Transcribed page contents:
* * * * * * *

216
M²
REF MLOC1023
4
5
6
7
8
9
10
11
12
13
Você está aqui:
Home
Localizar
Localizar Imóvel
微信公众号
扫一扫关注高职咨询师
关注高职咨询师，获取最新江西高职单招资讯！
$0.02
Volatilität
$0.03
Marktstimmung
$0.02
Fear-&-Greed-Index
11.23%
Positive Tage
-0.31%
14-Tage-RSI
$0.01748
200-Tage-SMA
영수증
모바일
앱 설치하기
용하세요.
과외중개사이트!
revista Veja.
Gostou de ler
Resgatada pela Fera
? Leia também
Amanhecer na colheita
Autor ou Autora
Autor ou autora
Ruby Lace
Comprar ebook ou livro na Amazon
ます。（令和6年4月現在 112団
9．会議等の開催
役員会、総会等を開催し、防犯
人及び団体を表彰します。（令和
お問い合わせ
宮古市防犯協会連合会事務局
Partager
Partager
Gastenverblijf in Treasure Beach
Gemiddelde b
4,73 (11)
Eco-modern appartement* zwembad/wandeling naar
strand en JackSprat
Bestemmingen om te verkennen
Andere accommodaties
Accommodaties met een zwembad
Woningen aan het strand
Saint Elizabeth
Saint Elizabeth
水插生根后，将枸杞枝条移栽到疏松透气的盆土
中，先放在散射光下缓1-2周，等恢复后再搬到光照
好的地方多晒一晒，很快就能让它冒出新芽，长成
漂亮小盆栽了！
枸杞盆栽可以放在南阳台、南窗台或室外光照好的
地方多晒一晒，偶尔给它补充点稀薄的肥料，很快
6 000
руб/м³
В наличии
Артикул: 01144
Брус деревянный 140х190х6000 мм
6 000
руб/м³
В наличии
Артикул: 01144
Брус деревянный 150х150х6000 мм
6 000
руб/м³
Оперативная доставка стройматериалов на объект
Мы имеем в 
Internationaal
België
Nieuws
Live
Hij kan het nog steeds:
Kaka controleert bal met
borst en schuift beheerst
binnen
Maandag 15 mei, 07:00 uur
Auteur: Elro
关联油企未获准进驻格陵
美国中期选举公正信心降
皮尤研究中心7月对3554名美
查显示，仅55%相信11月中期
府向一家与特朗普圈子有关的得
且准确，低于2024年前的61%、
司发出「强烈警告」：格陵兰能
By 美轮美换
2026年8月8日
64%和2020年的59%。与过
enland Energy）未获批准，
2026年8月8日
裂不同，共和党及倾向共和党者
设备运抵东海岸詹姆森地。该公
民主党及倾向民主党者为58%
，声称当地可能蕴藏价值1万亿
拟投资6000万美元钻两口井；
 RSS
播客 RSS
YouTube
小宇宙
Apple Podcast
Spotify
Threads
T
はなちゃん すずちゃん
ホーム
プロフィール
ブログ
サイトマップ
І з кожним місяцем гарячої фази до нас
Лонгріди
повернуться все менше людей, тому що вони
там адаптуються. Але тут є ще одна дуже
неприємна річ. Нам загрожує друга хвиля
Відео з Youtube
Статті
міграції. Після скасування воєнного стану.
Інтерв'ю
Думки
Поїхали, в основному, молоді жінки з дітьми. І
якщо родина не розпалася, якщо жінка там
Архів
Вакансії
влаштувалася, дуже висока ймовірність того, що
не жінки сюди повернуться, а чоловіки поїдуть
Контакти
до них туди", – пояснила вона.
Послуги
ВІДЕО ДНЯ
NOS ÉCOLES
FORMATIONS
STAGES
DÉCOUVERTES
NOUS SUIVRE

* * * * * * *

▶ DIRECTIVE:
Go through the records above and copy every line holding the word "деревянный".

▶ FINISHED TASK:
Брус деревянный 140х190х6000 мм
Брус деревянный 150х150х6000 мм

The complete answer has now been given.